BACKGROUND OF THE INVENTION
Mobile communication products continue to push the envelope in size and capabilities. Memory optimization of stored digital data is therefore vital in addressing the current and future demands of users of such products. Voice, video and multimedia signals are memory intensive. Compression schemes for such signals can become quite complex with resulting uncompressed signals that fall below acceptable standards in intelligibility or uncompressed data lengths that are still too large to provide a significant advantage in memory space savings. Thus, what is needed is a compression scheme for a stored digital signal that simply reduces the size of the stored digital signal while maintaining intelligibility and a significant savings in memory space in an uncompressed mode.

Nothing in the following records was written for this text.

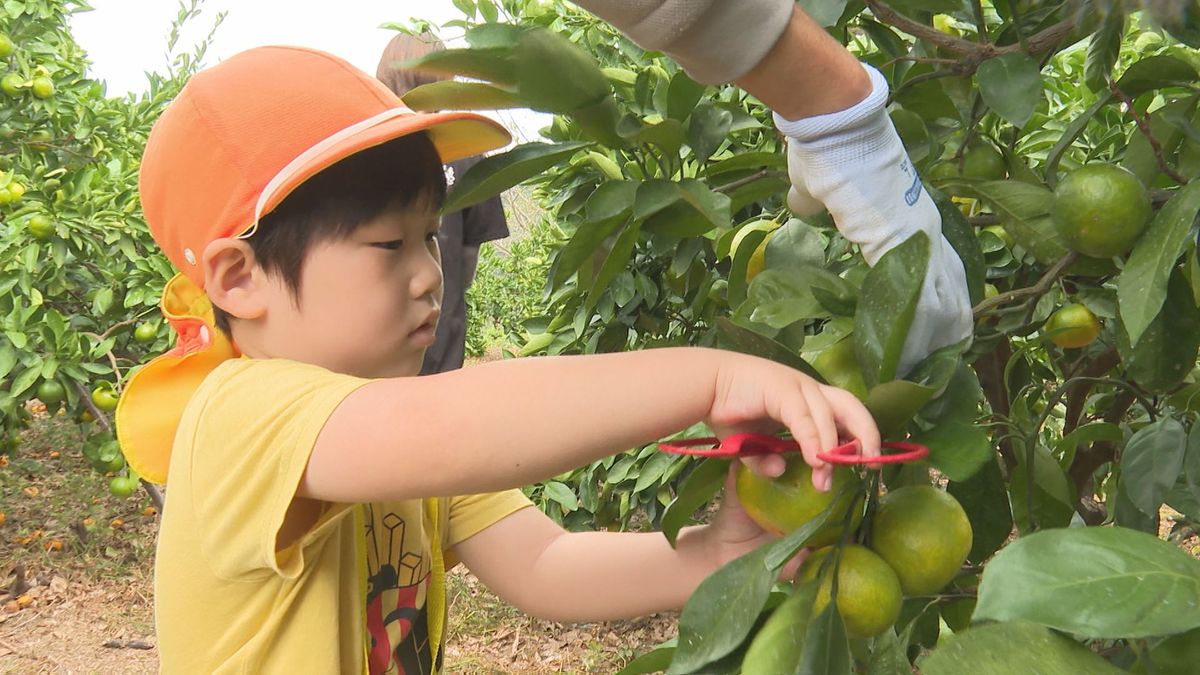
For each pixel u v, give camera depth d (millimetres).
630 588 1247
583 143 1066
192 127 1087
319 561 1074
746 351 901
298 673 1036
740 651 856
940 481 2600
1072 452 1502
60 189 4266
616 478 3494
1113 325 1533
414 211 1083
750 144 2475
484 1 3004
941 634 1430
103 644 4258
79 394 4195
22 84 4734
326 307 1056
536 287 8164
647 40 812
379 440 856
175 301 1218
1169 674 771
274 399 941
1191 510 1211
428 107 1010
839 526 871
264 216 1046
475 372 870
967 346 906
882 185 900
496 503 1387
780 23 816
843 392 810
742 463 902
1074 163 1753
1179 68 1186
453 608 4559
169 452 1149
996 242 1567
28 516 5527
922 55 1461
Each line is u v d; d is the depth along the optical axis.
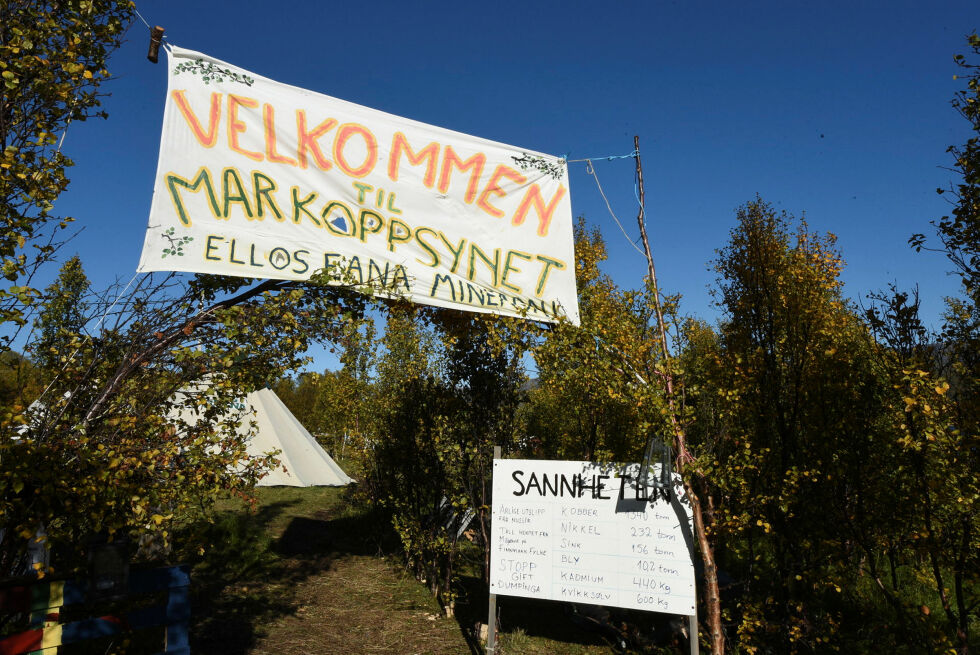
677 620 6.49
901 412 4.84
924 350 4.84
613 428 7.59
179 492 3.92
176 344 4.30
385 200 5.71
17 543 3.62
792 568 5.98
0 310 3.25
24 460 3.15
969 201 4.51
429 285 5.69
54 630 3.40
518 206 6.29
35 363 4.03
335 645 6.37
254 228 5.08
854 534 5.57
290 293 4.55
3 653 3.19
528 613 7.68
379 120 5.86
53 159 3.69
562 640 6.74
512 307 5.98
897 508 5.40
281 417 11.77
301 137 5.45
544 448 9.77
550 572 5.46
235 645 6.17
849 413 5.73
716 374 6.32
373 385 10.91
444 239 5.88
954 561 4.81
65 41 4.02
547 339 5.48
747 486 5.53
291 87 5.52
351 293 5.17
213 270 4.82
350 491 15.23
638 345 4.94
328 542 11.50
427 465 8.66
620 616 7.35
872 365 5.46
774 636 6.28
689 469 4.69
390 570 9.63
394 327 9.70
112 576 3.60
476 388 7.18
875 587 7.37
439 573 8.68
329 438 24.02
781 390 6.54
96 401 3.92
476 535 10.34
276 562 9.81
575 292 6.33
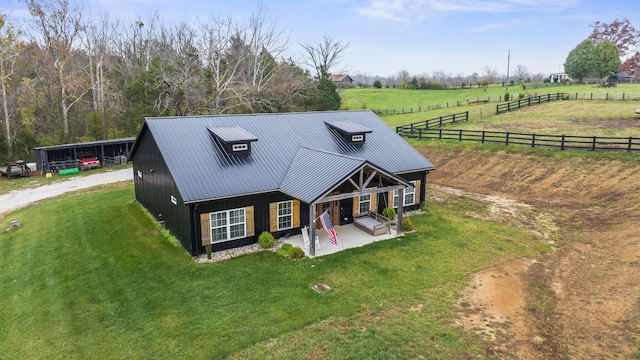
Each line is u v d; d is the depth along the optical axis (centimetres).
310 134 2208
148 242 1777
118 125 4503
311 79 5603
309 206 1714
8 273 1564
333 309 1228
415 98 7450
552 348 1051
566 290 1351
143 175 2206
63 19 4325
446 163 3106
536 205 2267
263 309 1230
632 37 8269
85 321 1202
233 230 1694
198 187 1600
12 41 3831
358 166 1619
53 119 4628
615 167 2420
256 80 5088
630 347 1027
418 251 1670
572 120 3741
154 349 1059
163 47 5456
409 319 1177
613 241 1700
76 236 1880
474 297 1307
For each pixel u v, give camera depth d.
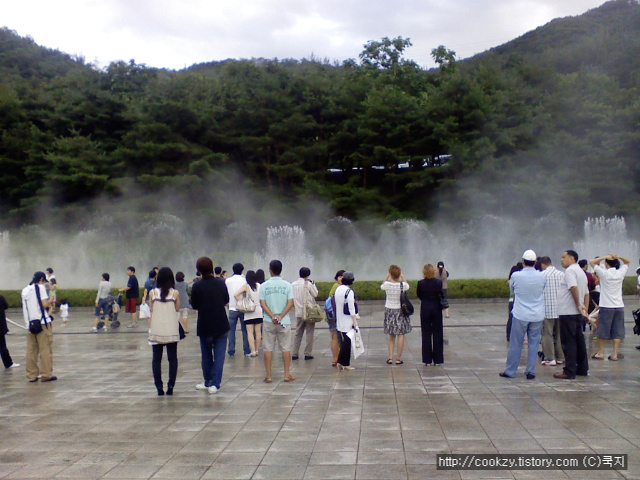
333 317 11.28
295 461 5.78
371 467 5.56
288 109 44.81
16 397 8.96
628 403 7.66
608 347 12.48
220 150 45.75
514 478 5.24
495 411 7.39
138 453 6.16
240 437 6.61
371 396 8.41
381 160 42.81
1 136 44.41
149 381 10.02
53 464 5.88
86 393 9.16
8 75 61.66
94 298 23.19
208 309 9.01
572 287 9.19
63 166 41.22
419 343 13.66
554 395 8.18
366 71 54.66
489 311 20.25
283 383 9.52
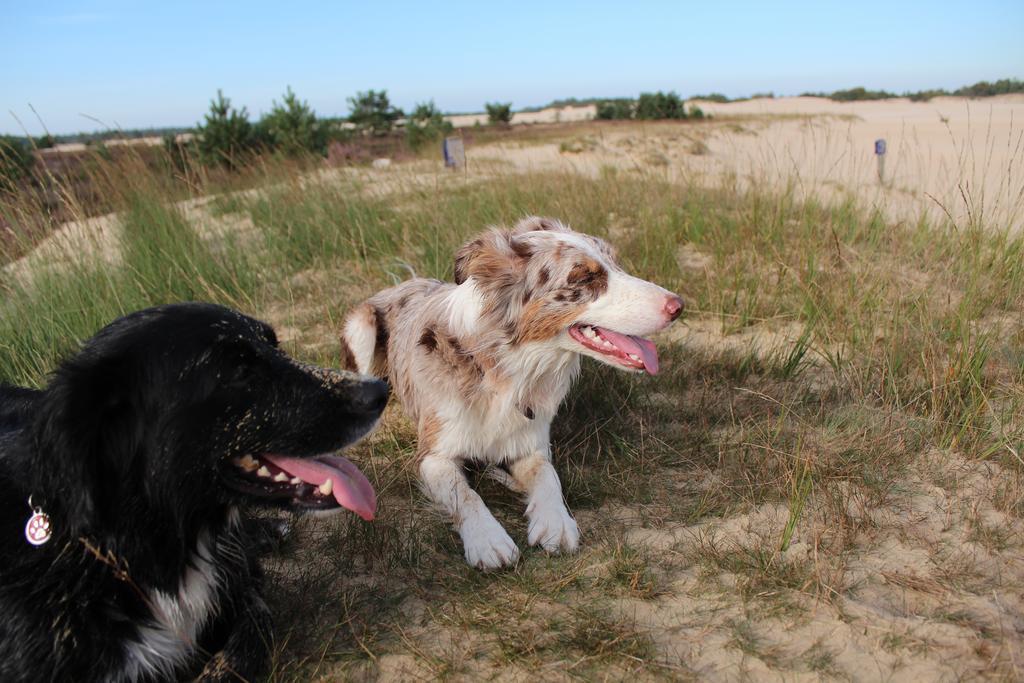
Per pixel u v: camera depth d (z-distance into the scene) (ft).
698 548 2.52
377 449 3.37
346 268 5.75
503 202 6.33
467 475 3.19
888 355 3.69
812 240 5.17
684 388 3.72
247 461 2.00
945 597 2.25
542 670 2.06
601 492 2.92
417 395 3.16
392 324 3.73
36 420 1.73
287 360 2.04
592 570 2.48
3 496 1.85
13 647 1.75
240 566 2.17
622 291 2.79
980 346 3.53
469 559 2.56
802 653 2.06
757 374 3.83
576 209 6.34
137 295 4.87
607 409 3.51
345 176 8.24
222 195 7.90
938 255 4.82
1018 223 5.02
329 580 2.48
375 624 2.28
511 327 2.88
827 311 4.32
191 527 1.92
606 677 2.02
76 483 1.69
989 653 2.01
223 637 2.16
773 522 2.68
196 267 5.30
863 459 2.98
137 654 1.90
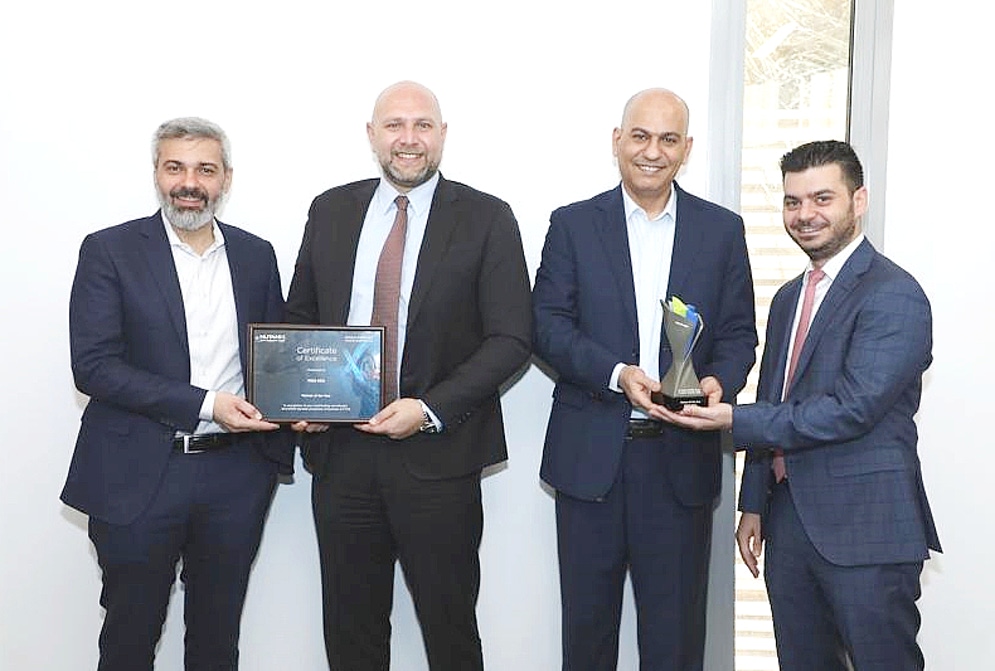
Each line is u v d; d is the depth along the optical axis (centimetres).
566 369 268
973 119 311
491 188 314
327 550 272
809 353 238
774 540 246
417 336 263
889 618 228
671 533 271
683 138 270
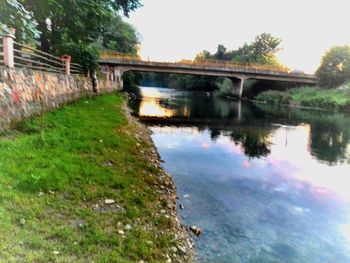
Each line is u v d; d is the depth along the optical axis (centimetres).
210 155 1452
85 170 780
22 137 939
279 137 2102
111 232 557
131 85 6831
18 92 1080
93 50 2469
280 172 1252
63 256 459
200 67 5491
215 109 4022
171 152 1437
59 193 653
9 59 1059
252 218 807
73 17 2231
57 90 1545
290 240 714
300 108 5053
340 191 1066
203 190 967
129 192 740
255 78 6138
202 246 641
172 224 673
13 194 586
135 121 2066
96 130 1237
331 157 1568
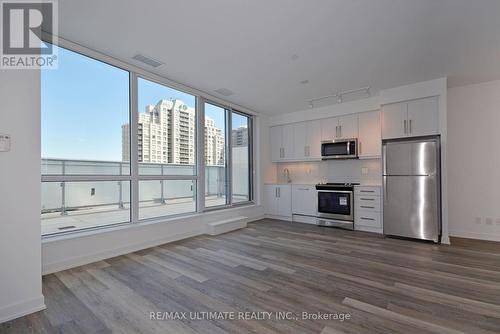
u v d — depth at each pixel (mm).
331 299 2041
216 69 3428
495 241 3773
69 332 1639
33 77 1961
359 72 3504
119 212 3412
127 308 1918
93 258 2900
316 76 3658
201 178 4418
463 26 2389
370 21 2320
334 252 3266
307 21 2328
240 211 5148
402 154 3904
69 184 3049
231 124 5172
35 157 1958
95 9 2148
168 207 4020
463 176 4066
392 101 4102
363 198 4477
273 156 6074
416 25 2379
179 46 2820
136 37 2637
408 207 3842
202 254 3195
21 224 1872
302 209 5281
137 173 3490
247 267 2746
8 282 1797
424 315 1800
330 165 5465
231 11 2186
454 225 4121
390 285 2291
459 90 4117
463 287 2238
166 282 2371
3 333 1632
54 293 2152
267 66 3322
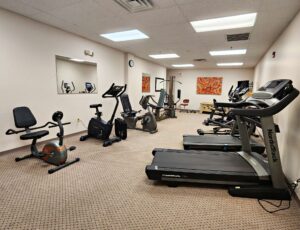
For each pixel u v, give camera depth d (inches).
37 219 64.4
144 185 89.3
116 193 81.9
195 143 134.9
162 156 103.4
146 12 116.9
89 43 186.7
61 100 161.9
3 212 67.7
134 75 269.1
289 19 117.5
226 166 90.0
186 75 412.5
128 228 61.2
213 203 75.8
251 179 81.7
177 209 71.7
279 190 78.1
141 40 184.9
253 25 133.7
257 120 86.4
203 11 113.0
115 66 229.9
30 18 131.2
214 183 84.8
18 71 127.3
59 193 80.5
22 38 128.0
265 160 95.7
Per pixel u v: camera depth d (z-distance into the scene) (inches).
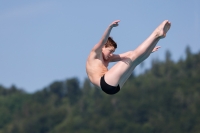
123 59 1577.3
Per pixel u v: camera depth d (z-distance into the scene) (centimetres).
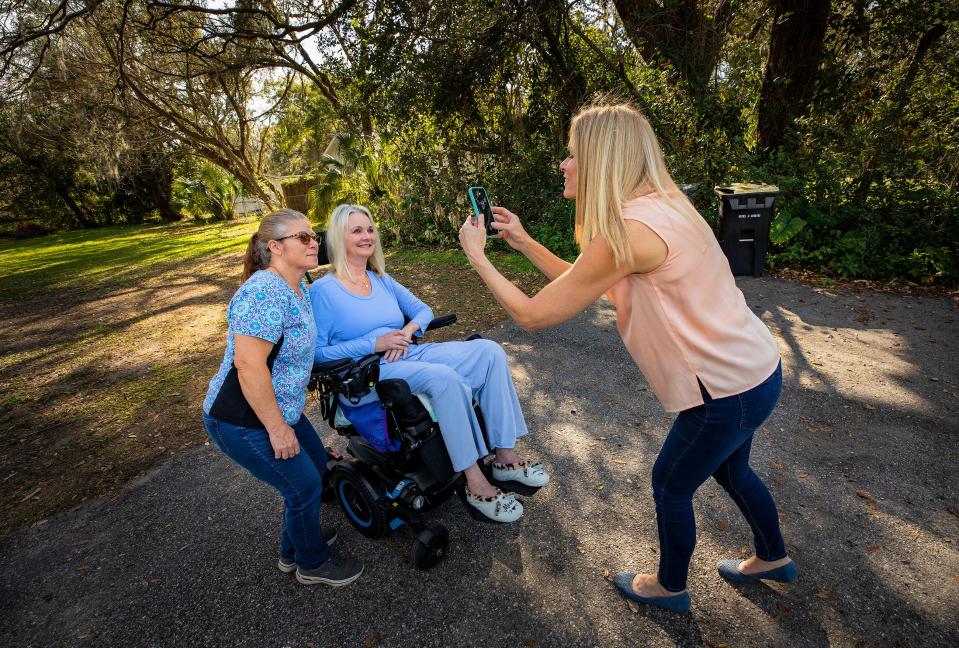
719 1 868
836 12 801
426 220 1000
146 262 1262
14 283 1151
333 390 221
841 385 366
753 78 856
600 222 137
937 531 227
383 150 1066
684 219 139
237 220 2370
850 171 688
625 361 428
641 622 190
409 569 223
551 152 884
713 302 142
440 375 221
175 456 343
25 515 293
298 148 2509
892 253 630
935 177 732
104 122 1678
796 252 655
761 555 194
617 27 927
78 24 1301
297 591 218
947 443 291
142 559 247
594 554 225
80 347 621
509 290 156
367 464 232
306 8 1323
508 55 891
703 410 146
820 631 183
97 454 357
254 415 179
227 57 1560
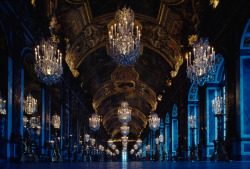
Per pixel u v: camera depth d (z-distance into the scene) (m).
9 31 10.69
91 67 30.06
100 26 23.69
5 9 10.31
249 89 10.88
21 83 11.74
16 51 11.23
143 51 28.41
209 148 15.34
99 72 32.72
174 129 27.17
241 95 10.88
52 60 12.38
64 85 20.89
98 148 47.22
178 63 24.14
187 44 20.33
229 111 11.70
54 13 17.36
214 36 13.81
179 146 22.64
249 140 10.64
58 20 18.67
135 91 40.66
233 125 11.26
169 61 26.58
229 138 11.42
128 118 24.02
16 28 11.25
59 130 19.23
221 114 12.12
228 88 11.91
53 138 18.27
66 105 21.69
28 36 12.68
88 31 23.47
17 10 11.21
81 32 22.83
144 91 39.59
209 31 14.61
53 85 18.23
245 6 10.36
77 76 26.78
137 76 35.03
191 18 17.97
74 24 21.06
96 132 44.44
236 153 10.96
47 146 15.48
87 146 32.50
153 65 30.45
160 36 24.22
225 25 12.31
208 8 14.73
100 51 27.95
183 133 21.95
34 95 15.77
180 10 18.53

BRIEF DESCRIPTION OF THE DRAWINGS
FIG. 1
is a representation of a higher rate message in accordance with the present invention.
FIG. 2
is a representation of a frame in a higher rate message in accordance with the present invention.
FIG. 3
is a representation of a voiced anchor frame in a lower rate message in accordance with the present invention.
FIG. 4
is a representation of an voiced intermediate frame in a lower rate message in accordance with the present invention.
FIG. 5
is a representation of an unvoiced anchor frame for any rate in accordance with the present invention.
FIG. 6
is a representation of an unvoiced intermediate frame in accordance with the present invention.
FIG. 7
is a block diagram of an electronic device such as a selective call receiver in accordance with the present invention.
FIG. 8
is a flow chart illustrating a method of compressing a digital signal in accordance with the present invention.
FIG. 9
is another flow chart illustrating a method of compressing a digital signal in accordance with the present invention.
DETAILED DESCRIPTION
Any digital signal that can be modeled and parametrically encoded would be an exemplary signal that could be compressed or converted and subsequently recreated in accordance with benefits of the present invention. Although the emphasis of the present disclosure is with regards to digital speech signals that can be modeled and parametrically encoded, it should be understood that other signals such as digitally stored video signals may equally benefit from the present invention.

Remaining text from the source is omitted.